Waheguru ji ka khalsa
Waheguru ji ki fateh

A "Virtual Gurdwara" on the Web where anyone can come at any time and be in the presence of the Guru through Gurdwara services from around the world - Kirtan, Ardaas, Hukum - all broadcast live 24/7. 

Launching a brand new multi-channel SikhNet Radio service that allows Gurdwaras around the world to broadcast their daily Kirtan program live on the internet.Have already added live broadcast streams from six Gurdwaras in India, Canada, and the USA. So any time of the day or night you can tune into Kirtan that is happening live somewhere in the world! In addition to the live Gurdwara broadcasts, have also just added two additional new SikhNet Radio channels: "Western / Non Traditional" and "Classical Raag."These new channels are now broadcasting alongside the original SikhNet Radio "channel".

Please check out
SikhNet Radio Network - Gurbani Kirtan 24 hours

Waheguru ji ka khalsa
Waheguru ji ki fateh


----------



## spnadmin (Jan 10, 2008)

Singhbj

I have listed to this. The various gurdwaras offer a lot in the way of devotion, bani and kirtaan. Some I like better than others.

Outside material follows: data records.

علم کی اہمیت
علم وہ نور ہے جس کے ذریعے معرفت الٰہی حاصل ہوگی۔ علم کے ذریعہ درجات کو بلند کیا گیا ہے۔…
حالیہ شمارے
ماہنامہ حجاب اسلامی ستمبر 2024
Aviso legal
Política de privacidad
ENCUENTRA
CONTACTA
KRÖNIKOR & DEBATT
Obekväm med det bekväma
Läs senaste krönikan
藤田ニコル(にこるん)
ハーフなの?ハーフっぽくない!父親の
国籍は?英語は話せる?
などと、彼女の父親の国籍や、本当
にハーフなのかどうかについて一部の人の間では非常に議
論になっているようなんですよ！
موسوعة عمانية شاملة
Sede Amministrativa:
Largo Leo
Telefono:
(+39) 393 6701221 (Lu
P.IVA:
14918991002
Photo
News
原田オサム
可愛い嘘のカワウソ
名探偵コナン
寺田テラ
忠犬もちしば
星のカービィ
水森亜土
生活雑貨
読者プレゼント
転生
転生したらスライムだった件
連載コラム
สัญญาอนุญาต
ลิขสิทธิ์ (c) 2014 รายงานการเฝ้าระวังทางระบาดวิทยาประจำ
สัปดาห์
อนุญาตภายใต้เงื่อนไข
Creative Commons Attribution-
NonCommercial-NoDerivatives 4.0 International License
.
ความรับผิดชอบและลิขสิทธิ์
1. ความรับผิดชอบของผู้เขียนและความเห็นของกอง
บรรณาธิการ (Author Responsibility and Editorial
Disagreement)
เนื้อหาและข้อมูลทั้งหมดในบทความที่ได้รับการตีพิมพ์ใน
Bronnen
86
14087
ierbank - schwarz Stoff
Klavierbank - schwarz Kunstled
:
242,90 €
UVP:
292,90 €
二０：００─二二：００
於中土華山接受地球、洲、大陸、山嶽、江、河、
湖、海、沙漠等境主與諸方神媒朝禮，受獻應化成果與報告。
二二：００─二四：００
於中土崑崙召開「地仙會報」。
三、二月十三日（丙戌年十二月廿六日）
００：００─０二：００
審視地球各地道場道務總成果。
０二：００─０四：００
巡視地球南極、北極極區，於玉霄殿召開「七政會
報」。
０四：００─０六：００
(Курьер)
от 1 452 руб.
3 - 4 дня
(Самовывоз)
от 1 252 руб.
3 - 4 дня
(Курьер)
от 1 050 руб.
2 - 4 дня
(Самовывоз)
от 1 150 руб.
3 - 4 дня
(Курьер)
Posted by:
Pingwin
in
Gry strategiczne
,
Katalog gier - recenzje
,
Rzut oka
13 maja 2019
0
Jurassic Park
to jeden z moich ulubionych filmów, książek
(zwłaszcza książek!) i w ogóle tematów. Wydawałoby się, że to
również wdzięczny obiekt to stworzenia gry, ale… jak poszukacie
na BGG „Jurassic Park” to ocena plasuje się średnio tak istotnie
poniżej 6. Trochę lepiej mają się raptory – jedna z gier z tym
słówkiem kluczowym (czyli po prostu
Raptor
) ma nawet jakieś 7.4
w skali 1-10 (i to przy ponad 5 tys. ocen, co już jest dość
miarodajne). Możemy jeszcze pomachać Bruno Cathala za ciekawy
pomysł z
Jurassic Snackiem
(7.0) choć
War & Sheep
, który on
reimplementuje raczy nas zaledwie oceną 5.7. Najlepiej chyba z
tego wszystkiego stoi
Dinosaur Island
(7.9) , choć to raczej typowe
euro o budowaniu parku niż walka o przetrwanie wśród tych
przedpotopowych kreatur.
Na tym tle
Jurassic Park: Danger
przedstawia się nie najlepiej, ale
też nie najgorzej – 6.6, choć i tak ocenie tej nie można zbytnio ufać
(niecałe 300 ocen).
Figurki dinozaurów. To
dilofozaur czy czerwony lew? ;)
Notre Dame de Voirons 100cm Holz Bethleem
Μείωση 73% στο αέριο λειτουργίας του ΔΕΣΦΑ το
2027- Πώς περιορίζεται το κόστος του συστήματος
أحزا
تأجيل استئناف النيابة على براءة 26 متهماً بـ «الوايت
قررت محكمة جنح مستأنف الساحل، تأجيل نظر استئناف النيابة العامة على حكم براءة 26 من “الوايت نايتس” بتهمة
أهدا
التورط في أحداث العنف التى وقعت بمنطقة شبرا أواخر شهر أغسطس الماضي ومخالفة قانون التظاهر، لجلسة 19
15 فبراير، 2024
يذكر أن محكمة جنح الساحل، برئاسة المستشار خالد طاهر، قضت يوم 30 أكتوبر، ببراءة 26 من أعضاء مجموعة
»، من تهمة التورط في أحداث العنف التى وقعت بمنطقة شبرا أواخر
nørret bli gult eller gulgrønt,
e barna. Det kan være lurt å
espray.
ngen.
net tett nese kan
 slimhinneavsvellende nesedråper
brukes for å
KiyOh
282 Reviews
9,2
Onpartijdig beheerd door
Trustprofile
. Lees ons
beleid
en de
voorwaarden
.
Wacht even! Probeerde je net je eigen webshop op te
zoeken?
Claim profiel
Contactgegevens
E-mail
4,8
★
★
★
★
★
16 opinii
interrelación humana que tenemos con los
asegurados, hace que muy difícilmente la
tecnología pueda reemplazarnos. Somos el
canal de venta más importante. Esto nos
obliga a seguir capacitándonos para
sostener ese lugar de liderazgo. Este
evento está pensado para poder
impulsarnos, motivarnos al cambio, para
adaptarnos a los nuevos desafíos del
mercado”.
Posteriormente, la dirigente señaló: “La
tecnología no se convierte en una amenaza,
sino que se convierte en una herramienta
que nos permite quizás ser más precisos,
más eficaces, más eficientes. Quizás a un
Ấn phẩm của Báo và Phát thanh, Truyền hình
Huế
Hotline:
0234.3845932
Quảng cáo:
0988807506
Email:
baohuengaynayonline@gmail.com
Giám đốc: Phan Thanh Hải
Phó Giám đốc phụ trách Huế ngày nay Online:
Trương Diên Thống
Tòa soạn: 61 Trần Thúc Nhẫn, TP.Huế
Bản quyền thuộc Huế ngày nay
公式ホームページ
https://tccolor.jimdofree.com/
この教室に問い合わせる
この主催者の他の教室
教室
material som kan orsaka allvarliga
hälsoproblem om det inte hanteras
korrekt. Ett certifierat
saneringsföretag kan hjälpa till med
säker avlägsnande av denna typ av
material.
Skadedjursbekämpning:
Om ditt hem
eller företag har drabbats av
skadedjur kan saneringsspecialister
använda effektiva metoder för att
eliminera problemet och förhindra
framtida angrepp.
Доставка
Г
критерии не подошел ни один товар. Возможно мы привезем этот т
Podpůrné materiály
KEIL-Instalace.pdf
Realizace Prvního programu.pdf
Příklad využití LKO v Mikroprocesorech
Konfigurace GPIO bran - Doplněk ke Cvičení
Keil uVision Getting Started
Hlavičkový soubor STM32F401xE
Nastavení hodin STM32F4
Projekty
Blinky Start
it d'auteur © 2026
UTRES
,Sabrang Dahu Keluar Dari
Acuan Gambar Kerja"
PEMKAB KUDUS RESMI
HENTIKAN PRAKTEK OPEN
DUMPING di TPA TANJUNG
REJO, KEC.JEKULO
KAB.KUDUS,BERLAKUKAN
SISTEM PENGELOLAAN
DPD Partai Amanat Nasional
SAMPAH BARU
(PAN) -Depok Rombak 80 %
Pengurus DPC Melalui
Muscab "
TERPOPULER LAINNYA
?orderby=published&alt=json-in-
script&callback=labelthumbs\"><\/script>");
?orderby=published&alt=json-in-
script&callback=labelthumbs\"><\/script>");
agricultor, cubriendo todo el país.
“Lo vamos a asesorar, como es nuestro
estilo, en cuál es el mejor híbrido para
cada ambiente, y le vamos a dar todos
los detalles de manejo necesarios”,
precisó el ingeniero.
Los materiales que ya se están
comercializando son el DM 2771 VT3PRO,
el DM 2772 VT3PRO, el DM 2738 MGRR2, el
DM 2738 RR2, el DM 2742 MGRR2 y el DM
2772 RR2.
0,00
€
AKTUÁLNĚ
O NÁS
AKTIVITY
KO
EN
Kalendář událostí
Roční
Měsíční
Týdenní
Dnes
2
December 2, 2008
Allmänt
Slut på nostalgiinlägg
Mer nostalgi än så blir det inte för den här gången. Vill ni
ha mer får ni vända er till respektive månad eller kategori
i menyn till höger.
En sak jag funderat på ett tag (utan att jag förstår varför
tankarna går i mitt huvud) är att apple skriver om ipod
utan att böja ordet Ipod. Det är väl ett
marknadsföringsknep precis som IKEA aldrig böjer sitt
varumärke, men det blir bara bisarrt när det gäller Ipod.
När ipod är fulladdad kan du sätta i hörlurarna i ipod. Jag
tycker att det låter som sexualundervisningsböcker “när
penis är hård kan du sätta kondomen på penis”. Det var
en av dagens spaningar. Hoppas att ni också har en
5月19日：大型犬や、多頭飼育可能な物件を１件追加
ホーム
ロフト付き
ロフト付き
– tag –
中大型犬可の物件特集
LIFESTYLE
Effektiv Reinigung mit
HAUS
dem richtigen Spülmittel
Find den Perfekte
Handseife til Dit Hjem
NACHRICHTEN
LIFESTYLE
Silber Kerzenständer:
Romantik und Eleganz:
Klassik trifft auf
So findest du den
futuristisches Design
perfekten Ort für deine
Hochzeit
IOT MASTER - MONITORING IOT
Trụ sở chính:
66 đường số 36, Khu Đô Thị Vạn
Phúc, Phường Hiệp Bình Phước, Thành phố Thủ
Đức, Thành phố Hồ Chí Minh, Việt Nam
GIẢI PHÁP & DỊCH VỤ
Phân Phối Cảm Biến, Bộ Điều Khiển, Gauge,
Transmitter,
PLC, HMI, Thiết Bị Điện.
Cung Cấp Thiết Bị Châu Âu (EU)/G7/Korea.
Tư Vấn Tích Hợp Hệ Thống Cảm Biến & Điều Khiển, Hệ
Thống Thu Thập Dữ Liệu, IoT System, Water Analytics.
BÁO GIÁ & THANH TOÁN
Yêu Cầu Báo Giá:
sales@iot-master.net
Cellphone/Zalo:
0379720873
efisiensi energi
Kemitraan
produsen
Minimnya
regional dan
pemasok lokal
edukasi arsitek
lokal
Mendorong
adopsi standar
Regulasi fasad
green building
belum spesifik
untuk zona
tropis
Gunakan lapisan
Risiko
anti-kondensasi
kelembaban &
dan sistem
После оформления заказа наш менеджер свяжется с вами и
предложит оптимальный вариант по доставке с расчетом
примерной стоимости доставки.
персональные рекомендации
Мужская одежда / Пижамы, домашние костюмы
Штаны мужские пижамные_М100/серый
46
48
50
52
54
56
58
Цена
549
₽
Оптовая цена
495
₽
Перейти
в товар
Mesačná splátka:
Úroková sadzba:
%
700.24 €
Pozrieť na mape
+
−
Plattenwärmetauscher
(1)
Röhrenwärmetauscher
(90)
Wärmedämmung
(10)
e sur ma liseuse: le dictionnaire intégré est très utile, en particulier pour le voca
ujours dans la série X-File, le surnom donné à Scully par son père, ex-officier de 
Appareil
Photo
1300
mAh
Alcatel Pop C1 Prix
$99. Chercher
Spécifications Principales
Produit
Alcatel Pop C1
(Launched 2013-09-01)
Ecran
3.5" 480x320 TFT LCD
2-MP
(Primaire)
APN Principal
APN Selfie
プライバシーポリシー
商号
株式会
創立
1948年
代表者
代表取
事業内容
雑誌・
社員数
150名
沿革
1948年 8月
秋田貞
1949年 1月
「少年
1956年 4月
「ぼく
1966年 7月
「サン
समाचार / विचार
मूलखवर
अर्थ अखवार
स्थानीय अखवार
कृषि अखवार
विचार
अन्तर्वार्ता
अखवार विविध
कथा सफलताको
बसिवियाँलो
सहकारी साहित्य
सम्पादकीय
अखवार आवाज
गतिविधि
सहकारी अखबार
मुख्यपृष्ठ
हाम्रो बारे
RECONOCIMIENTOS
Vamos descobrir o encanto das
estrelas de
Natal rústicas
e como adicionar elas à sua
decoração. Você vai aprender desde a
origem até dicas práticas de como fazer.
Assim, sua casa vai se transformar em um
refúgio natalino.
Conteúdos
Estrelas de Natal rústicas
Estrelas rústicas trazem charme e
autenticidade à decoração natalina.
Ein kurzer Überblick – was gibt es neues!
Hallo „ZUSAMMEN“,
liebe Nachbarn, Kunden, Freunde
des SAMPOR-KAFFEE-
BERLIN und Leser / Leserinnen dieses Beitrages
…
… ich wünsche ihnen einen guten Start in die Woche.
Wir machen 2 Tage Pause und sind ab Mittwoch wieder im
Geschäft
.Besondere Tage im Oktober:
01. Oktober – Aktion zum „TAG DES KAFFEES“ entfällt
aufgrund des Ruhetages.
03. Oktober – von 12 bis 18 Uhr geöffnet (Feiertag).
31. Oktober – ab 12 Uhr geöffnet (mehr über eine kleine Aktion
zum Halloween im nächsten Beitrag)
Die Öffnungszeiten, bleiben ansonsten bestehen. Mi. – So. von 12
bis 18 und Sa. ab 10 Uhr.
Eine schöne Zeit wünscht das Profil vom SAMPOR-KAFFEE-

But I have a question for you. The channels are supposed to be accessible to mobile phone. It doesn't work on my phone, or the one I had earlier this year. Does a person have to download special software to get the live broadcasts on some mobiles? Or will this work only on certain phones?  Or only for certain service providers? My phone is set up for Internet radio so I don 't understand.  Sikhnet does not explain why this happens.


----------



## singhbj (Jan 12, 2008)

aad0002 said:


> Singhbj
> 
> I have listed to this. The various gurdwaras offer a lot in the way of devotion, bani and kirtaan. Some I like better than others.
> 
> But I have a question for you. The channels are supposed to be accessible to mobile phone. It doesn't work on my phone, or the one I had earlier this year. Does a person have to download special software to get the live broadcasts on some mobiles? Or will this work only on certain phones? Or only for certain service providers? My phone is set up for Internet radio so I don 't understand. Sikhnet does not explain why this happens.


 
Waheguru ji ka khalsa
Waheguru ji ki fateh

aad0002,

I came across this excellant service very recently, have watched live daily transmission from Gurudwara Dukh Niwaran Sahib (Ludhiana), which was great !

Firstly, I have not listed to this service as it is freely accessible to all. Secondly have no clue whatsoever about the mobile phone accessibilty, will suggest that you contact Sikhnet official about the problem at

SikhNet.com - Contact Us

Waheguru ji ka khalsa
Waheguru ji ki fateh


----------



## spnadmin (Jan 12, 2008)

Thank you very much Sikhbj. I did contact Sikhnet a while back, but they did not respond.


----------